From 2018, she was the Armenian representative and committee member of the "SanRemo" International Children's Song Festival. From 1995, she starred in more than 300 television projects.

=== Acting career ===

Aramyan starred in numerous films, including:

- 1996 – Our Yard
- 1998 – "Our Yard 2"
- In 2008, she starred in the novel "True Stories" and hosted the program "Accord".
- In 2011 she starred as the main character in Vahram Sahakyan's play "The Furious".
- From 2012, she starred as the main character in the program "Human Resources Department" on Armenian Channel Two.

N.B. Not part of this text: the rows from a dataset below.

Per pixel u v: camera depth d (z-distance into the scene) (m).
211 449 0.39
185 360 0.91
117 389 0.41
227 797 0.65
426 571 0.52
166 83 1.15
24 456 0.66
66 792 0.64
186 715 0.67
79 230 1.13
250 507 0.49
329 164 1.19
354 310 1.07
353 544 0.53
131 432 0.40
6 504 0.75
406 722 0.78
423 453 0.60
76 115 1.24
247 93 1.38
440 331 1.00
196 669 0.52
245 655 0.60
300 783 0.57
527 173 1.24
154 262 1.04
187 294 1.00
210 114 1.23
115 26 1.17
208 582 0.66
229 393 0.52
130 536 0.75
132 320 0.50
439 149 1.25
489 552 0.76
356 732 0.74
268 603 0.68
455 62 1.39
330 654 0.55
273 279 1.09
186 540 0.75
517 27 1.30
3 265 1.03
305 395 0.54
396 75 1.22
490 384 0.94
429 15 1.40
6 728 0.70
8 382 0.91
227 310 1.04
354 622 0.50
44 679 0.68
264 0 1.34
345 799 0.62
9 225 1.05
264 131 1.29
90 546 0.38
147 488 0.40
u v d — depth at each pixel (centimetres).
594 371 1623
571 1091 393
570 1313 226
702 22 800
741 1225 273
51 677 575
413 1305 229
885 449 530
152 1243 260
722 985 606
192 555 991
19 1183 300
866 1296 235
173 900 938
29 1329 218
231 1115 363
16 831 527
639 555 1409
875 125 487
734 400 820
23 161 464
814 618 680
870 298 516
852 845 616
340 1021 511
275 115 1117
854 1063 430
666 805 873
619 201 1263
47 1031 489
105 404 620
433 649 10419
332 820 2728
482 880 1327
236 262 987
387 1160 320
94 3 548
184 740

== Personal life and death ==
Aramyan was married and had two children: Elen Gasparyan and Gurgen Gasparyan. She died on 17 January 2026, at the age of 55.

== Awards and prizes ==
- 2014 – Awarded the title of Honored Figure of Culture of Armenia by the President of the Republic of Armenia.
- 2015 – Awarded a certificate of honor by the President of the National Assembly of the Republic of Armenia for her professional journalistic activities:
- 2015 – She was awarded the title "Armenian Woman 2015" by the National Trust Council in the "Great Recognition and Sympathy" nomination.
- 2015 – The author's program series "Tasty Chat" was recognized as the best program of the year by the "AAD" website.
- 2016 – She was recognized by the socio-political magazine "Parliament" as "The Beloved Armenian Woman of the Year, who has won the sympathy of the public."
- 2016 – Awarded the "Trust Rating 2016" certificate by the National Trust Council.
- 2017 – Awarded the "People's Favorite and High Rating" certificate by the National Trust Council.
- 2016 – She played the lead role in the feature film "Good Morning", which was awarded the "Golden Apricot" at the 13th "Golden Apricot" International Film Festival in 2017.